**INPUT:**
==========
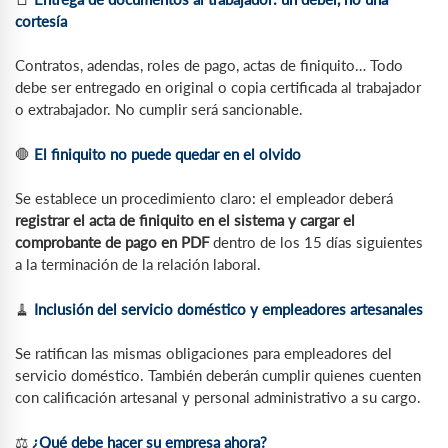
cortesía
Contratos, adendas, roles de pago, actas de finiquito… Todo
debe ser entregado en original o copia certificada al trabajador
o extrabajador. No cumplir será sancionable.
🛑
El finiquito no puede quedar en el olvido
Se establece un procedimiento claro: el empleador deberá
registrar el acta de finiquito en el sistema y cargar el
comprobante de pago en PDF
dentro de los 15 días siguientes
a la terminación de la relación laboral.
🧹
Inclusión del servicio doméstico y empleadores artesanales
Se ratifican las mismas obligaciones para empleadores del
servicio doméstico. También deberán cumplir quienes cuenten
con calificación artesanal y personal administrativo a su cargo.
⚖️
¿Qué debe hacer su empresa ahora?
==========
**EXERCISE OBJECTIVE:**
Your answer must be every record above, word for word, with no pictures.

**RESULT OF THE EXERCISE:**
cortesía
Contratos, adendas, roles de pago, actas de finiquito… Todo
debe ser entregado en original o copia certificada al trabajador
o extrabajador. No cumplir será sancionable.
🛑
El finiquito no puede quedar en el olvido
Se establece un procedimiento claro: el empleador deberá
registrar el acta de finiquito en el sistema y cargar el
comprobante de pago en PDF
dentro de los 15 días siguientes
a la terminación de la relación laboral.
🧹
Inclusión del servicio doméstico y empleadores artesanales
Se ratifican las mismas obligaciones para empleadores del
servicio doméstico. También deberán cumplir quienes cuenten
con calificación artesanal y personal administrativo a su cargo.
⚖️
¿Qué debe hacer su empresa ahora?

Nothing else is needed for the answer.